Instructions to follow>
Copy the text of every record below line for line, with no changes. Leave the pictures out of your answer.

┌─ Input data

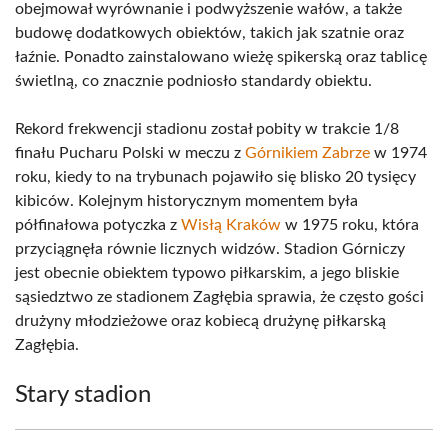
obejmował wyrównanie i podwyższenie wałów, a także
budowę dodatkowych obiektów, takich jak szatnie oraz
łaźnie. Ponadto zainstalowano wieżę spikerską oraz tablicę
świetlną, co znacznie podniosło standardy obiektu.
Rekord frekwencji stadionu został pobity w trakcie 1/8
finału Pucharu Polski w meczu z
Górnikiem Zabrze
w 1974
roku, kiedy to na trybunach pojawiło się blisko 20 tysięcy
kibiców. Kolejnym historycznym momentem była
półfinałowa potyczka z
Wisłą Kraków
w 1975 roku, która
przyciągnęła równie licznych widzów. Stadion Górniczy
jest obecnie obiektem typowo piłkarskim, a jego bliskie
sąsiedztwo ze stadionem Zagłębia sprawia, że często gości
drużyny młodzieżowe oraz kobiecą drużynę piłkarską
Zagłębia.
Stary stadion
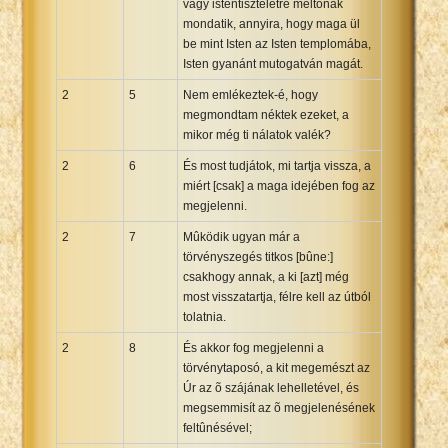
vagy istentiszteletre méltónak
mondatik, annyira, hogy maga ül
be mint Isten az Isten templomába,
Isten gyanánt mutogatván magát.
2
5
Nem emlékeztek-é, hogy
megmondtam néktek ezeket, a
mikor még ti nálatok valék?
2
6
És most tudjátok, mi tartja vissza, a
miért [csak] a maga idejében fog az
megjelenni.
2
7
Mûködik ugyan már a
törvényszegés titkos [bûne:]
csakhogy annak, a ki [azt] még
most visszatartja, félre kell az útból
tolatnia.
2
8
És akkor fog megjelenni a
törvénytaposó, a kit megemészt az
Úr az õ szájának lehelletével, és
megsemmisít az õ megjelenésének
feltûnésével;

└─

Expected answer>
obejmował wyrównanie i podwyższenie wałów, a także
budowę dodatkowych obiektów, takich jak szatnie oraz
łaźnie. Ponadto zainstalowano wieżę spikerską oraz tablicę
świetlną, co znacznie podniosło standardy obiektu.
Rekord frekwencji stadionu został pobity w trakcie 1/8
finału Pucharu Polski w meczu z
Górnikiem Zabrze
w 1974
roku, kiedy to na trybunach pojawiło się blisko 20 tysięcy
kibiców. Kolejnym historycznym momentem była
półfinałowa potyczka z
Wisłą Kraków
w 1975 roku, która
przyciągnęła równie licznych widzów. Stadion Górniczy
jest obecnie obiektem typowo piłkarskim, a jego bliskie
sąsiedztwo ze stadionem Zagłębia sprawia, że często gości
drużyny młodzieżowe oraz kobiecą drużynę piłkarską
Zagłębia.
Stary stadion
vagy istentiszteletre méltónak
mondatik, annyira, hogy maga ül
be mint Isten az Isten templomába,
Isten gyanánt mutogatván magát.
2
5
Nem emlékeztek-é, hogy
megmondtam néktek ezeket, a
mikor még ti nálatok valék?
2
6
És most tudjátok, mi tartja vissza, a
miért [csak] a maga idejében fog az
megjelenni.
2
7
Mûködik ugyan már a
törvényszegés titkos [bûne:]
csakhogy annak, a ki [azt] még
most visszatartja, félre kell az útból
tolatnia.
2
8
És akkor fog megjelenni a
törvénytaposó, a kit megemészt az
Úr az õ szájának lehelletével, és
megsemmisít az õ megjelenésének
feltûnésével;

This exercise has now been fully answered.